Selected excerpt: Begin

TUSCALOOSA, AL – In every city there is a building that seems to occupy a special place in the hearts of local residents. For many in Tuscaloosa, that honor belongs to the three-story brick and limestone structure on the corner of Sixth Street and Greensboro Avenue that houses the Bama Theatre. A Depression-era public works project, it opened its doors in 1938 as a combination city hall/movie palace and quickly became a symbol of its community’s determination to prevail during challenging times.
By 1976, the Depression was long gone and city hall moved to new quarters, leaving the building dedicated exclusively to the theatre. Following a series of renovations, the building came to symbolize not only Tuscaloosa’s toughness, but also its passion for exploring new horizons. A state-of-the-art performing arts center, Bama Theatre now hosts over 200 shows a year, ranging from full-scale Broadway-style productions and music recitals, to dance programs and film festivals. Supporting this diverse range of offerings is a flexible lighting rig featuring CHAUVET Professional fixtures.
Like many in Tuscaloosa, David Jones, the facility’s technical director, has a strong and deep personal connection to the Bama Theatre, so much so that he put together its lighting rig from his own fixtures. “I have been working at the Bama Theatre in some capacity since I was 15, which is 26 years ago,” he said. “I started with audio only and in the last 15 years or so I delved more into lighting. I started diverting most of my funds to improving the lighting in the venue. I own all of the audio gear and most of the lighting equipment in the theatre, except for 60 conventionals and the sensor rack.”
Jones’ rig at the theatre includes 12 Legend 330SR Spot fixtures, eight COLORado 1 Tri Tour units, four COLORado 1-Tri Tour fixtures and thee Vesuvio foggers. Also, part of the rig are four SlimPAR Tri 12, four SlimPAR Tri 7 IRC, four SlimPAR 64, 15 SlimPAR 56, six COLORband PiX-M and three SparkliteLED panels from CHAUVET DJ.
Adding to the versatility of the rig, the FOH truss is completely wireless. “The DiFi wireless capability is invaluable when the foggers or other small fixtures are placed inside moving set pieces,” said Jones. “For our production of Little Mermaid, we built Ursula’s cauldron around a Vesuvio RGBA fogger and with a DiFi unit, and we were able to roll that piece anywhere with just a power umbilical.”

Selected excerpt: End
Available data: Begin

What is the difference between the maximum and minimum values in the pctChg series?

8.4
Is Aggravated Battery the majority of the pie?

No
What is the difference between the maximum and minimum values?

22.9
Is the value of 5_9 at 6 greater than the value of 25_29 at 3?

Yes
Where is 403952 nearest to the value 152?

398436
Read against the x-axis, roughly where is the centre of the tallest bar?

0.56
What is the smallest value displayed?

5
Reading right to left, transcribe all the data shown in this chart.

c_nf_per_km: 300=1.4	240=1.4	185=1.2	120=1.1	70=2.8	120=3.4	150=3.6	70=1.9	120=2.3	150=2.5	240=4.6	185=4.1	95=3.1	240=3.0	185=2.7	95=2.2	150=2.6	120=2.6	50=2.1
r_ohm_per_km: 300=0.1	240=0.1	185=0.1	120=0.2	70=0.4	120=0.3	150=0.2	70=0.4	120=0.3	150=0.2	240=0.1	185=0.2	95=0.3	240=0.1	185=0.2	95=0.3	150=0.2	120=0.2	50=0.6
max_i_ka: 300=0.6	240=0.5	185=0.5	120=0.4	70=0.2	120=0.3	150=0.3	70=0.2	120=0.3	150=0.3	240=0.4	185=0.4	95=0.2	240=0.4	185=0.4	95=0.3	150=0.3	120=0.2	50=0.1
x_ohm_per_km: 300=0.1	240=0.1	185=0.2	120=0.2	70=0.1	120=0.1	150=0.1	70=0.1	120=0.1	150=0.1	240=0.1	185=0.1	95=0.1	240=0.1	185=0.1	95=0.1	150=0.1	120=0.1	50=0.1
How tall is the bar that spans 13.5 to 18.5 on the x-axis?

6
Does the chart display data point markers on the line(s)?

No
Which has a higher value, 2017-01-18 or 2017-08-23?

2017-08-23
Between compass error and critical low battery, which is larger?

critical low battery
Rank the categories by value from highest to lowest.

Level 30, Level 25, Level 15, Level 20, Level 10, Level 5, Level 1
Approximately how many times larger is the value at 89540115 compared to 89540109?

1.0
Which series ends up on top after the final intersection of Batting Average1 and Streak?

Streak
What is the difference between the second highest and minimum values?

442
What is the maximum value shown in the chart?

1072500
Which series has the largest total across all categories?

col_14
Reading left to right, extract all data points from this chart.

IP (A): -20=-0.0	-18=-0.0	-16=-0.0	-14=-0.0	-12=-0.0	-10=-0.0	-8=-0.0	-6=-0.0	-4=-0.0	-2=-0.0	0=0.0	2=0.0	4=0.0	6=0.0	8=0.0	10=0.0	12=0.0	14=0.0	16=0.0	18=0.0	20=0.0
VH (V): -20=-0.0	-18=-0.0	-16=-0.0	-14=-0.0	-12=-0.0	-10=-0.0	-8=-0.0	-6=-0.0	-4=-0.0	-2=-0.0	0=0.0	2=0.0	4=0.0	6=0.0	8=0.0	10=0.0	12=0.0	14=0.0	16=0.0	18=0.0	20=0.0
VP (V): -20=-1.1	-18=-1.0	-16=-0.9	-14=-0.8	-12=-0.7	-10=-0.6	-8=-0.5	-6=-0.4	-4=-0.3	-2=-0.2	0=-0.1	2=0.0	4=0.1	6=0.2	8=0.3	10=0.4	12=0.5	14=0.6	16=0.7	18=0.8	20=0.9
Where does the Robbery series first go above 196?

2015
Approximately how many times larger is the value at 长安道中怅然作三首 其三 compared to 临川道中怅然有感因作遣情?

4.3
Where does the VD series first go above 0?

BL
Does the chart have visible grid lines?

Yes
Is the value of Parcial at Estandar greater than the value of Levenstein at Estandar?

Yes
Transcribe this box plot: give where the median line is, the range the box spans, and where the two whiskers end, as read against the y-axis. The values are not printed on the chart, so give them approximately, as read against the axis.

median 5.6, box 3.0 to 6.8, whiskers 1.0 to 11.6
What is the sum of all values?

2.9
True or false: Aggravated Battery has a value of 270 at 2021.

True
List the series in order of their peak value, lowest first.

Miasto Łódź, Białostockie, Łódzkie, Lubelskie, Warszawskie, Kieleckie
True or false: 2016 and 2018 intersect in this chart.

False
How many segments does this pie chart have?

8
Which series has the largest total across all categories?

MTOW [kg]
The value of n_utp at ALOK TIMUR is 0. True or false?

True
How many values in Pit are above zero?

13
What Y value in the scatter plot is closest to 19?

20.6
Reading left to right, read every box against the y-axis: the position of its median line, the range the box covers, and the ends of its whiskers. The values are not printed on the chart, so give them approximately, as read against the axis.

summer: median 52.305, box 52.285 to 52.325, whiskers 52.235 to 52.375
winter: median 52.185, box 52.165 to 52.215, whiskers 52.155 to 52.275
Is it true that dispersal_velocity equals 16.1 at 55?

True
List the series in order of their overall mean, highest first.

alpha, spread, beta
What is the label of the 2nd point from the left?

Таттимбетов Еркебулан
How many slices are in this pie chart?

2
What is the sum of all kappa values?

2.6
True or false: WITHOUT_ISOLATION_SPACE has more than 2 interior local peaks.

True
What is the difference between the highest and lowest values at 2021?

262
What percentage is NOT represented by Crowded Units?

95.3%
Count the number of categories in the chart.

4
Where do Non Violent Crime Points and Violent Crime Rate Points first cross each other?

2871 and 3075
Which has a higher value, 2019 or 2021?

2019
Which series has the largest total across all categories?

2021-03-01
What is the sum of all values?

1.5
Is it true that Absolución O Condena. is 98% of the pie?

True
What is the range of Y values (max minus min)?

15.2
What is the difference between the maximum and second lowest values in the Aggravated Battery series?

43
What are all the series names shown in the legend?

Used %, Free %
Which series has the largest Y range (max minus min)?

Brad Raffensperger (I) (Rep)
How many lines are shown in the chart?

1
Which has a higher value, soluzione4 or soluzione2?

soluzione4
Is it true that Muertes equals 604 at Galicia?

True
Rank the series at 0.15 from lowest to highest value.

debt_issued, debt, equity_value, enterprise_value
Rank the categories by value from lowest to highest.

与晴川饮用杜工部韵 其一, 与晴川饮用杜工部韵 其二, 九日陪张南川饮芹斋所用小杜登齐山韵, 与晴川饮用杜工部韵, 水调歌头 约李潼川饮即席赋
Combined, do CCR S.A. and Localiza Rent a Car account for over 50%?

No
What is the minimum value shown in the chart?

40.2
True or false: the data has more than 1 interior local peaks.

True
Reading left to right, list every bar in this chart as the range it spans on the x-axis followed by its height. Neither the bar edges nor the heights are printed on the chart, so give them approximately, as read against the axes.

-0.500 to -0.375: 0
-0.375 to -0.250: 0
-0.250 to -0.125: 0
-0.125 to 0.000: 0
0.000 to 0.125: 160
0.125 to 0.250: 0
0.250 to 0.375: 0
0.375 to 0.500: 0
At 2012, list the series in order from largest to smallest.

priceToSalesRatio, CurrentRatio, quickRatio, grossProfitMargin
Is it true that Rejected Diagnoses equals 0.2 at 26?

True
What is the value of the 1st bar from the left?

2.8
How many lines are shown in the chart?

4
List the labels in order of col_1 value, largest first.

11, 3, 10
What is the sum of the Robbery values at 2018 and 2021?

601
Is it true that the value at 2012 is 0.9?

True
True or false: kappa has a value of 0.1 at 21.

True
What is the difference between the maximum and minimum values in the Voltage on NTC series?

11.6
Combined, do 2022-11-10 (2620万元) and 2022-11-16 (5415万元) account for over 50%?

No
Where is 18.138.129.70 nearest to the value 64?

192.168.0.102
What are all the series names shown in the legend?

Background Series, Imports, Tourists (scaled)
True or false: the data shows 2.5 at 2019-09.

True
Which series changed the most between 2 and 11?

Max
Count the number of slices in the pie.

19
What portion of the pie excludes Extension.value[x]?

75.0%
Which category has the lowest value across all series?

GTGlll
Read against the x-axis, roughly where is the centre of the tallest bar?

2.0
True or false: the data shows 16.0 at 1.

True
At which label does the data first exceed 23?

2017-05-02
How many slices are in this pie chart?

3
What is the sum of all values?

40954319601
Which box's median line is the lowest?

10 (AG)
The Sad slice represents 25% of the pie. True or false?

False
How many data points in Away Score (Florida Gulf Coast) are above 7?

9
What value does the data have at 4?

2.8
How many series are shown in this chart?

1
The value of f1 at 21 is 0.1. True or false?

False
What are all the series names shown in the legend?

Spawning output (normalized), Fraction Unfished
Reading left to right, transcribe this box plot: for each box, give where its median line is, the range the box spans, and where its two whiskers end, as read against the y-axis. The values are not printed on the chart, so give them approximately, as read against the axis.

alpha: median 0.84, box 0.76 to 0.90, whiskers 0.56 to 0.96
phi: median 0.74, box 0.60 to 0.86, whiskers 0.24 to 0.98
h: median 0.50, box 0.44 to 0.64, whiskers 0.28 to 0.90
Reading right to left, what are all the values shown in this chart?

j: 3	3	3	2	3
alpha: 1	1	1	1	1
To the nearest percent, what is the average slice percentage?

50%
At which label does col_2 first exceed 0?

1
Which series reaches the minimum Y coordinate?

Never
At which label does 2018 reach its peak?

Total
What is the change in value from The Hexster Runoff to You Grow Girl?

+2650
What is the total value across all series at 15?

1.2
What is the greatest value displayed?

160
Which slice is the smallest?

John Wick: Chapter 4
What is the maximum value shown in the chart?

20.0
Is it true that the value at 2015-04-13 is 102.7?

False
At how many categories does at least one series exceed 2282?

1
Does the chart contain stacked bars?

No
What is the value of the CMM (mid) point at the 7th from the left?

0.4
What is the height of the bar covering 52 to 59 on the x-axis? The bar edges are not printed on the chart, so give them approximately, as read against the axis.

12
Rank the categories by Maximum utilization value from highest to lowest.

Available data: End

_What to work on_: Reproduce word for word the part of the Bama Theatre article starting at "By 1976, the" and ending at "CHAUVET Professional fixtures.".

_Task solution_:
By 1976, the Depression was long gone and city hall moved to new quarters, leaving the building dedicated exclusively to the theatre. Following a series of renovations, the building came to symbolize not only Tuscaloosa’s toughness, but also its passion for exploring new horizons. A state-of-the-art performing arts center, Bama Theatre now hosts over 200 shows a year, ranging from full-scale Broadway-style productions and music recitals, to dance programs and film festivals. Supporting this diverse range of offerings is a flexible lighting rig featuring CHAUVET Professional fixtures.